Quem me mandou esta foi o Kleber. É colocar em palavras aquilo que todo mundo que mora em Curitiba já sabe, que esta cidade está se tornando o reflexo do resto do país. Depois de toda a propaganda feita sobre ser “Cidade de Primeiro Mundo” e pólo de desenvolvimento humano, chegou a vez de colher os frutos e vermos o que aconteceu com a cidade.
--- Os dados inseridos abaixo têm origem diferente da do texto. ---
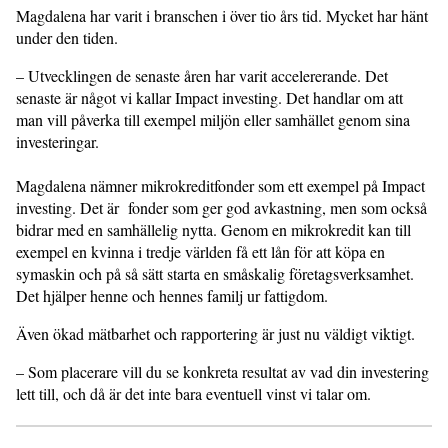
Magdalena har varit i branschen i över tio års tid. Mycket har hänt
under den tiden.
– Utvecklingen de senaste åren har varit accelererande. Det
senaste är något vi kallar Impact investing. Det handlar om att
man vill påverka till exempel miljön eller samhället genom sina
investeringar.
Magdalena nämner mikrokredit­fonder som ett exempel på Impact
investing. Det är fonder som ger god avkastning, men som också
bidrar med en samhällelig nytta. Genom en mikrokredit kan till
exempel en kvinna i tredje världen få ett lån för att köpa en
symaskin och på så sätt starta en småskalig företagsverksamhet.
Det hjälper henne och hennes familj ur fattigdom.
Även ökad mätbarhet och rappor­tering är just nu väldigt viktigt.
– Som placerare vill du se konkreta resultat av vad din investering
lett till, och då är det inte bara eventuell vinst vi talar om.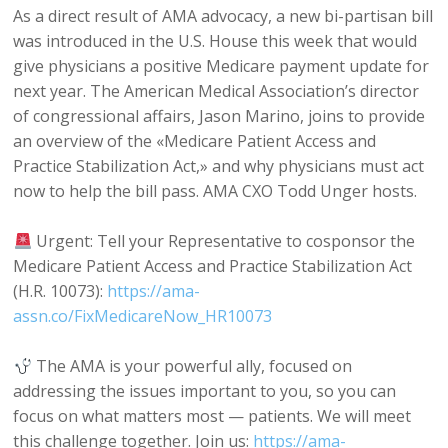
As a direct result of AMA advocacy, a new bi-partisan bill
was introduced in the U.S. House this week that would
give physicians a positive Medicare payment update for
next year. The American Medical Association’s director
of congressional affairs, Jason Marino, joins to provide
an overview of the «Medicare Patient Access and
Practice Stabilization Act,» and why physicians must act
now to help the bill pass. AMA CXO Todd Unger hosts.
Urgent: Tell your Representative to cosponsor the
Medicare Patient Access and Practice Stabilization Act
(H.R. 10073):
https://ama-
assn.co/FixMedicareNow_HR10073
The AMA is your powerful ally, focused on
addressing the issues important to you, so you can
focus on what matters most — patients. We will meet
this challenge together. Join us:
https://ama-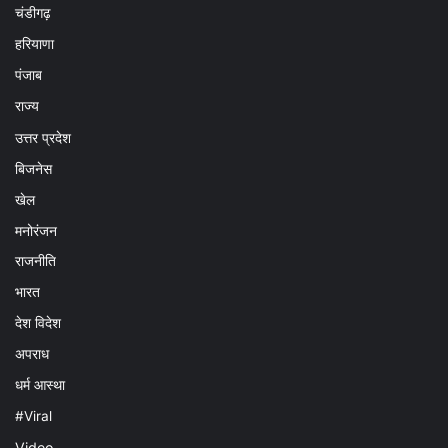
चंडीगढ़
हरियाणा
पंजाब
राज्य
उत्तर प्रदेश
बिजनेस
खेल
मनोरंजन
राजनीति
भारत
देश विदेश
अपराध
धर्म आस्था
#Viral
Video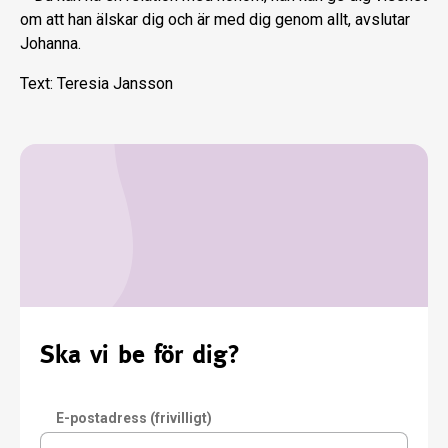
om att han älskar dig och är med dig genom allt, avslutar
Johanna.
Text: Teresia Jansson
Ska vi be för dig?
E-postadress (frivilligt)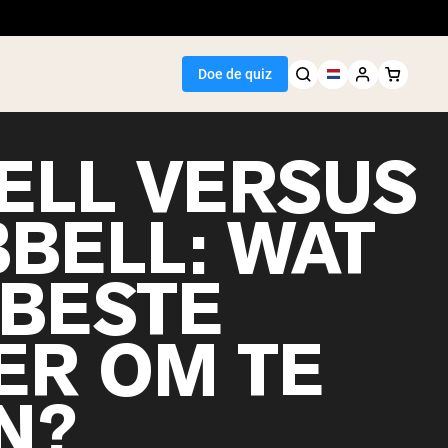
Doe de quiz
ELL VERSUS
BELL: WAT
Seller
 BESTE
wit
ER OM TE
N?
egan Protein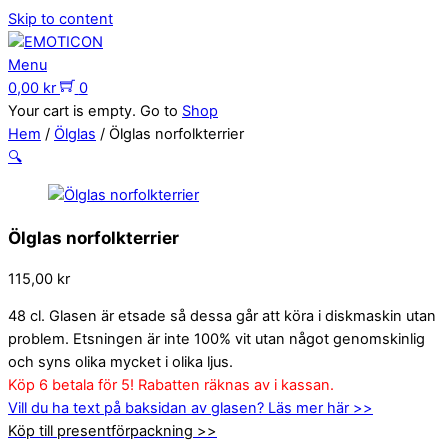
Skip to content
Menu
0,00
kr
0
Your cart is empty. Go to
Shop
Hem
/
Ölglas
/ Ölglas norfolkterrier
🔍
Ölglas norfolkterrier
115,00
kr
48 cl. Glasen är etsade så dessa går att köra i diskmaskin utan
problem. Etsningen är inte 100% vit utan något genomskinlig
och syns olika mycket i olika ljus.
Köp 6 betala för 5! Rabatten räknas av i kassan.
Vill du ha text på baksidan av glasen? Läs mer här >>
Köp till presentförpackning >>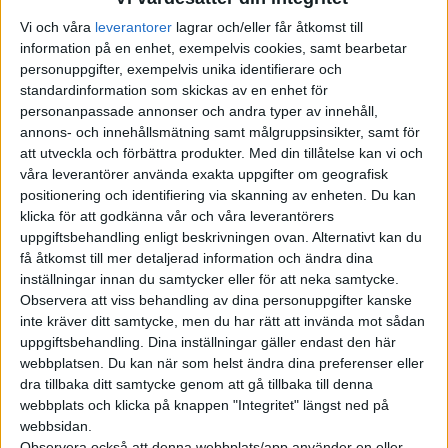
nybilsförsäljningen i Europa. Därmed gick elbilar om
Vi och våra
leverantorer
lagrar och/eller får åtkomst till
dieselbilarna, som stod för 19 procent inklusive elektrifierade
information på en enhet, exempelvis cookies, samt bearbetar
dieselmodeller med eldrift.
personuppgifter, exempelvis unika identifierare och
standardinformation som skickas av en enhet för
Det rapporterar
Financial Times
och hänvisar till den ännu inte
personanpassade annonser och andra typer av innehåll,
annons- och innehållsmätning samt målgruppsinsikter, samt för
presenterade slutrapporten för 2021 från Matthias Schmidt.
att utveckla och förbättra produkter.
Med din tillåtelse kan vi och
Ökningen förklaras med de miljöpremier för elbilar som
våra leverantörer använda exakta uppgifter om geografisk
erbjuds i olika länder, men också det faktum att Tesla lyckades
positionering och identifiering via skanning av enheten. Du kan
leverera över förväntan trots den rådande bristen på
klicka för att godkänna vår och våra leverantörers
halvledare.
uppgiftsbehandling enligt beskrivningen ovan. Alternativt kan du
få åtkomst till mer detaljerad information och ändra dina
Bara i december såldes 176 000 elbilar på de 19 europeiska
inställningar innan du samtycker eller för att neka samtycke.
Observera att viss behandling av dina personuppgifter kanske
marknader som ingår i rapporten. Det är en ny toppnotering
inte kräver ditt samtycke, men du har rätt att invända mot sådan
för en enskild månad och en ökning på sex procent jämfört
uppgiftsbehandling. Dina inställningar gäller endast den här
med året innan. Omkring 10 000 av dem registrerades i Sverige,
webbplatsen. Du kan när som helst ändra dina preferenser eller
enligt statistik från Bil Sweden.
dra tillbaka ditt samtycke genom att gå tillbaka till denna
webbplats och klicka på knappen "Integritet" längst ned på
Försäljningen av dieselbilar kom i december upp i knappt 160
webbsidan.
000 exemplar totalt i Europa.
Observera också att denna webbplats/app använder en eller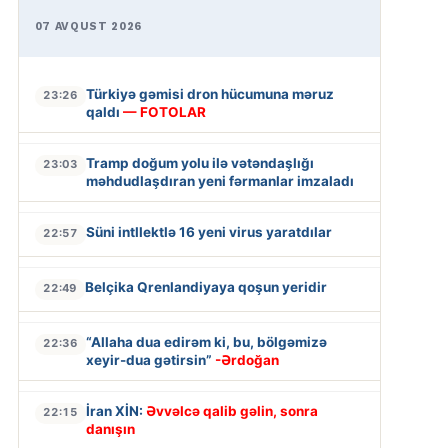
07 AVQUST 2026
Türkiyə gəmisi dron hücumuna məruz
23:26
qaldı
— FOTOLAR
Tramp doğum yolu ilə vətəndaşlığı
23:03
məhdudlaşdıran yeni fərmanlar imzaladı
Süni intllektlə 16 yeni virus yaratdılar
22:57
Belçika Qrenlandiyaya qoşun yeridir
22:49
“Allaha dua edirəm ki, bu, bölgəmizə
22:36
xeyir-dua gətirsin”
-Ərdoğan
İran XİN:
Əvvəlcə qalib gəlin, sonra
22:15
danışın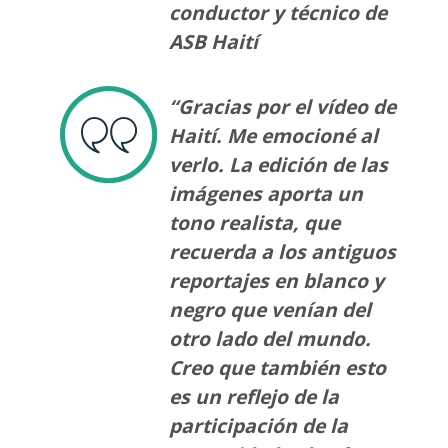
conductor y técnico de
ASB Haití
“Gracias por el vídeo de
Haití. Me emocioné al
verlo. La edición de las
imágenes aporta un
tono realista, que
recuerda a los antiguos
reportajes en blanco y
negro que venían del
otro lado del mundo.
Creo que también esto
es un reflejo de la
participación de la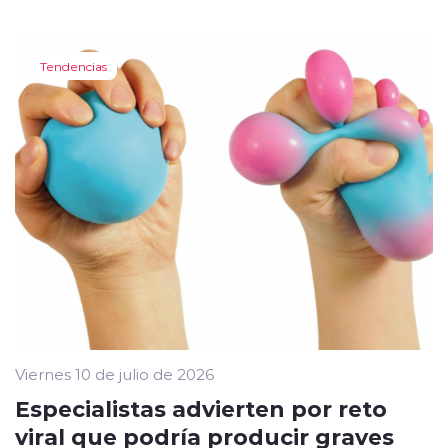
Tendencias
Viernes 10 de julio de 2026
Especialistas advierten por reto
viral que podría producir graves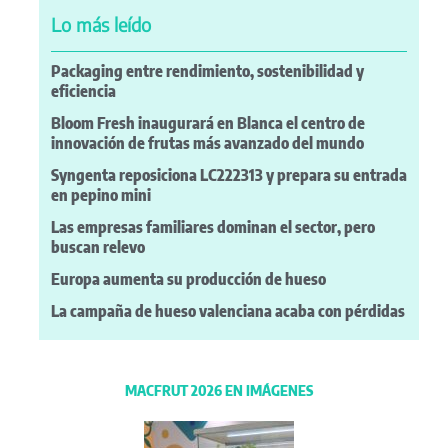
Lo más leído
Packaging entre rendimiento, sostenibilidad y
eficiencia
Bloom Fresh inaugurará en Blanca el centro de
innovación de frutas más avanzado del mundo
Syngenta reposiciona LC222313 y prepara su entrada
en pepino mini
Las empresas familiares dominan el sector, pero
buscan relevo
Europa aumenta su producción de hueso
La campaña de hueso valenciana acaba con pérdidas
MACFRUT 2026 EN IMÁGENES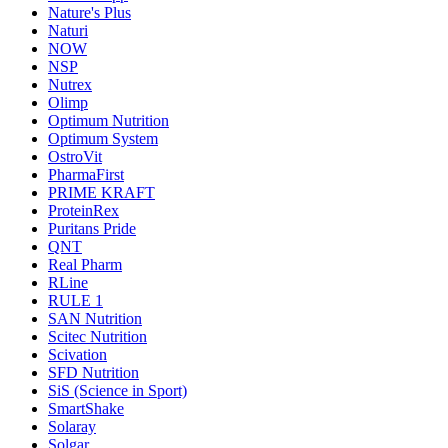
Nature's Plus
Naturi
NOW
NSP
Nutrex
Olimp
Optimum Nutrition
Optimum System
OstroVit
PharmaFirst
PRIME KRAFT
ProteinRex
Puritans Pride
QNT
Real Pharm
RLine
RULE 1
SAN Nutrition
Scitec Nutrition
Scivation
SFD Nutrition
SiS (Science in Sport)
SmartShake
Solaray
Solgar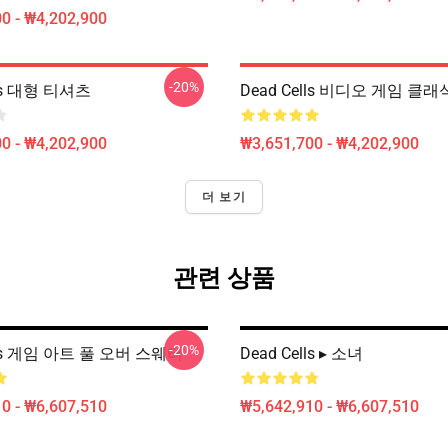
0 - ₩4,202,900
-20%
lls 대형 티셔츠
Dead Cells 비디오 게임 클
0 - ₩4,202,900
₩3,651,700 - ₩4,202,900
더 보기
관련 상품
-20%
lls 게임 아트 풀 오버 스웨터
Dead Cells ▸ 소녀
0 - ₩6,607,510
₩5,642,910 - ₩6,607,510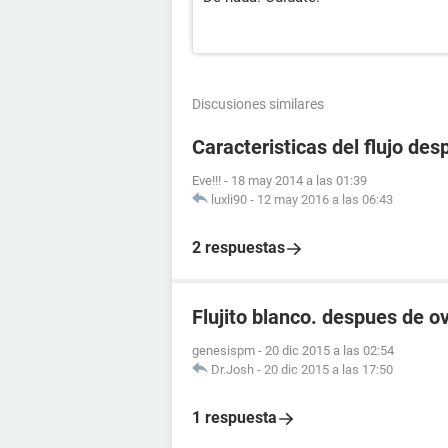
Discusiones similares
Caracteristicas del flujo de
Eve!!!
-
18 may 2014 a las 01:39
luxli90
-
12 may 2016 a las 06:43
2 respuestas
Flujito blanco. despues de ov
genesispm
-
20 dic 2015 a las 02:54
Dr.Josh
-
20 dic 2015 a las 17:50
1 respuesta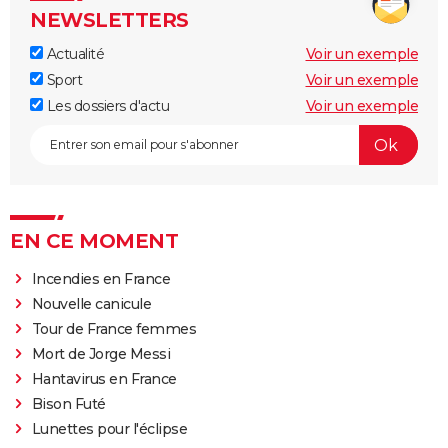
NEWSLETTERS
Actualité
Voir un exemple
Sport
Voir un exemple
Les dossiers d'actu
Voir un exemple
EN CE MOMENT
Incendies en France
Nouvelle canicule
Tour de France femmes
Mort de Jorge Messi
Hantavirus en France
Bison Futé
Lunettes pour l'éclipse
Ainda não é o nível de Salvador neste carnaval mas já é um bom caminho percorrido em direção aos padrões nacionais.

Curitiba dá pena

Foram registrados 26 assassinatos em Curitiba e em sua região metropolitana entre sábado e terça-feira, período do feriado do Carnaval. Esta é mais uma informação para justificar o título desta coluna: Curitiba dá pena.

Dá pena porque nos acostumamos a admirar aquela cidade como um laboratório urbano de civilidade, especialmente para as nações mais pobres. Muitas das invenções curitibanas se propagaram pelo mundo –mas a violência atinge sua imagem, revelando uma desagregação social combinada com ineficiência policial. A civilidade de uma comunidade começa pelo direito à vida.

A matança do feriado apenas reforça o relatório, divulgado na semana passada, com base em dados do Ministério da Saúde. A taxa de assassinatos é de 49,3 por 100 mil habitantes em Curitiba, muito maior do que a média nacional –a linha do homicídio, segundo o documento, cresce a cada ano. Mesmo considerando a possibilidade de desvios estatísticos apontados pela Folha, a cidade está pior do que São Paulo e, na melhor das hipóteses, igual ao Rio.

Curitiba é mais um exemplo do poder avassalador da epidemia da violência, abalando sua imagem de cidade modelo –é uma pena não só para eles, mas para todo o país.